= Schouten tensor =

Second-order tensor

In Riemannian geometry the Schouten tensor is a second-order tensor introduced by Jan Arnoldus Schouten defined for n ≥ 3 by:
 $P=\frac{1}{n - 2} \left(\mathrm{Ric} -\frac{ R}{2 (n-1)} g\right)\, \Leftrightarrow \mathrm{Ric}=(n-2) P + J g \, ,$
where Ric is the Ricci tensor (defined by contracting the first and third indices of the Riemann tensor), R is the scalar curvature, g is the Riemannian metric, $J=\frac{1}{2(n-1)}R$ is the trace of P and n is the dimension of the manifold.

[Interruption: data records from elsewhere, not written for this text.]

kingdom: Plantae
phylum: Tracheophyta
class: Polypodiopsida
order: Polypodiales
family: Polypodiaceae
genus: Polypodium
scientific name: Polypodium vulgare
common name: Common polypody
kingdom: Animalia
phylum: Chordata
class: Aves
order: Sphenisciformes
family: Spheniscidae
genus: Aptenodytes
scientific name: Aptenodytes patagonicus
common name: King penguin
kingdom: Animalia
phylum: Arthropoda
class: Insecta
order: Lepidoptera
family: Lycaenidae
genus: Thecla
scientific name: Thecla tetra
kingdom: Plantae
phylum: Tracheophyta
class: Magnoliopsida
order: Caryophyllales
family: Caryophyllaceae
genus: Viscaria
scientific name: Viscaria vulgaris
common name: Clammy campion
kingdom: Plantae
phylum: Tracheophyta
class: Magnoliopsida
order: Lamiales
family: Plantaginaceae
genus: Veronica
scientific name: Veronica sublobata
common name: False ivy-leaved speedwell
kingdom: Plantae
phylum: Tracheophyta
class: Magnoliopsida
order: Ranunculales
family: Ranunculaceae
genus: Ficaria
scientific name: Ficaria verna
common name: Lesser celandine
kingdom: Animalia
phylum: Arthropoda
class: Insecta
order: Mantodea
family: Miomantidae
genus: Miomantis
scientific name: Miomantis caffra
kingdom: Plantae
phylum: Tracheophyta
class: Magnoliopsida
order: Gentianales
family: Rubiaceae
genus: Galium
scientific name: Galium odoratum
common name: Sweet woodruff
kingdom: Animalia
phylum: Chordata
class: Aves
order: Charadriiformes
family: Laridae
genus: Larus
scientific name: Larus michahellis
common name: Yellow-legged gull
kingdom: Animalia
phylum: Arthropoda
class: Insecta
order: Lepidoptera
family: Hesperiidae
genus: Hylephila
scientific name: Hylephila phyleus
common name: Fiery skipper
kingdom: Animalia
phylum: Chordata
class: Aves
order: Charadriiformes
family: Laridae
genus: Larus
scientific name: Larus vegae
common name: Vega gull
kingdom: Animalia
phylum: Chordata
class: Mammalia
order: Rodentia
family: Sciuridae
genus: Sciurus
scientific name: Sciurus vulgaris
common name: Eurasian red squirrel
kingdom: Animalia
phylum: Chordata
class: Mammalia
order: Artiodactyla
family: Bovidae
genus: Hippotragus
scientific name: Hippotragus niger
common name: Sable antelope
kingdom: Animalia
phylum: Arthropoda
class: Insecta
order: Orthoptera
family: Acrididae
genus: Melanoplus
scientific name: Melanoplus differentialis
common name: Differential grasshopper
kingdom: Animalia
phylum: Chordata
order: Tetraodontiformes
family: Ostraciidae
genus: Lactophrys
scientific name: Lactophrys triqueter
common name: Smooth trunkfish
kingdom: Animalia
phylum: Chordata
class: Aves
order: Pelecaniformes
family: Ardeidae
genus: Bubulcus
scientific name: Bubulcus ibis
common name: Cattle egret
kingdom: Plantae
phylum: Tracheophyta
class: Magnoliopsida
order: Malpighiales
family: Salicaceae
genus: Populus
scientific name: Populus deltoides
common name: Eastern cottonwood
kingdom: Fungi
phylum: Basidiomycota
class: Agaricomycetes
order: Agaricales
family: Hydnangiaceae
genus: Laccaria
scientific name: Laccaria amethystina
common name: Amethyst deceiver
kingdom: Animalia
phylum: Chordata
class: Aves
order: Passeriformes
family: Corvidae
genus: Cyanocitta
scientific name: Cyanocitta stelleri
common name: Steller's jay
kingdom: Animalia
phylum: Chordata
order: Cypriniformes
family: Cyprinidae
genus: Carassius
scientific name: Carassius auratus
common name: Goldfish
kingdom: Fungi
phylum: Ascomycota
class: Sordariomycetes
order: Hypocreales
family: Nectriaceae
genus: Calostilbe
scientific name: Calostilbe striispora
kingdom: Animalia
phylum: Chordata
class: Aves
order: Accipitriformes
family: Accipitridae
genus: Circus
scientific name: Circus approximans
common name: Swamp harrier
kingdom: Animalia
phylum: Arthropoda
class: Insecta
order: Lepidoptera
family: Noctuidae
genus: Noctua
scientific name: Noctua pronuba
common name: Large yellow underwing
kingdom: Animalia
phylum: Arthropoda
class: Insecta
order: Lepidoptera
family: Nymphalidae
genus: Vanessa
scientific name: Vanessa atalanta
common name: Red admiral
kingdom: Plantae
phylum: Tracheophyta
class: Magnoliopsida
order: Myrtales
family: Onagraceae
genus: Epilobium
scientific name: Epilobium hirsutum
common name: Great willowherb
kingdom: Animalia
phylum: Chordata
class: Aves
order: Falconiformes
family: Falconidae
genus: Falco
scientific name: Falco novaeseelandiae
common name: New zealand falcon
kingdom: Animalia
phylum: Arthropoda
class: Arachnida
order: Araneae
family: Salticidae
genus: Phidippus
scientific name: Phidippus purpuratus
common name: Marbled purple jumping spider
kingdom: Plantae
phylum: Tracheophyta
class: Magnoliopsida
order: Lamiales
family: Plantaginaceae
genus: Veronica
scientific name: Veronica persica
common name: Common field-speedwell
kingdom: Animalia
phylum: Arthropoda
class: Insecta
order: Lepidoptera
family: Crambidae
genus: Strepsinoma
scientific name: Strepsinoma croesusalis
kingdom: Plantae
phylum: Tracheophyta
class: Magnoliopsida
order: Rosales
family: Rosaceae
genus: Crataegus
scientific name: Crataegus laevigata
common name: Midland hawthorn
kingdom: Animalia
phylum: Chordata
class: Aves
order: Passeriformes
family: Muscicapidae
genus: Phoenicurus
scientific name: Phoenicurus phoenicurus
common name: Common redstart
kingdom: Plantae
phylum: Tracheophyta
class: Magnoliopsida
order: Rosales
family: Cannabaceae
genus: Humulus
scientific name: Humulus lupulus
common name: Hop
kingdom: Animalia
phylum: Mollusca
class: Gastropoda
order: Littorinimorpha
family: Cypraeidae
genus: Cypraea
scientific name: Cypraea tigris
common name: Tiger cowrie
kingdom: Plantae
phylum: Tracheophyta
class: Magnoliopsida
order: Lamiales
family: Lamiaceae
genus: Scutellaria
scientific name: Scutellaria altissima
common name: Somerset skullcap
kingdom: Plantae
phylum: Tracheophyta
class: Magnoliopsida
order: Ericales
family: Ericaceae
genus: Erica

The Weyl tensor equals the Riemann curvature tensor minus the Kulkarni-Nomizu product of the Schouten tensor with the metric. In an index notation
 $R_{ijkl}=W_{ijkl}+g_{ik} P_{jl}-g_{jk} P_{il}-g_{il} P_{jk}+g_{jl} P_{ik}\, .$

The Schouten tensor often appears in conformal geometry because of its relatively simple conformal transformation law
 $g_{ij}\mapsto \Omega^2 g_{ij} \Rightarrow P_{ij}\mapsto P_{ij}-\nabla_i \Upsilon_j + \Upsilon_i \Upsilon_j -\frac12 \Upsilon_k \Upsilon^k g_{ij}\, ,$
where $\Upsilon_i := \Omega^{-1} \partial_i \Omega\, .$

Up to normalization, the curl of the Schouten tensor is the Cotton tensor.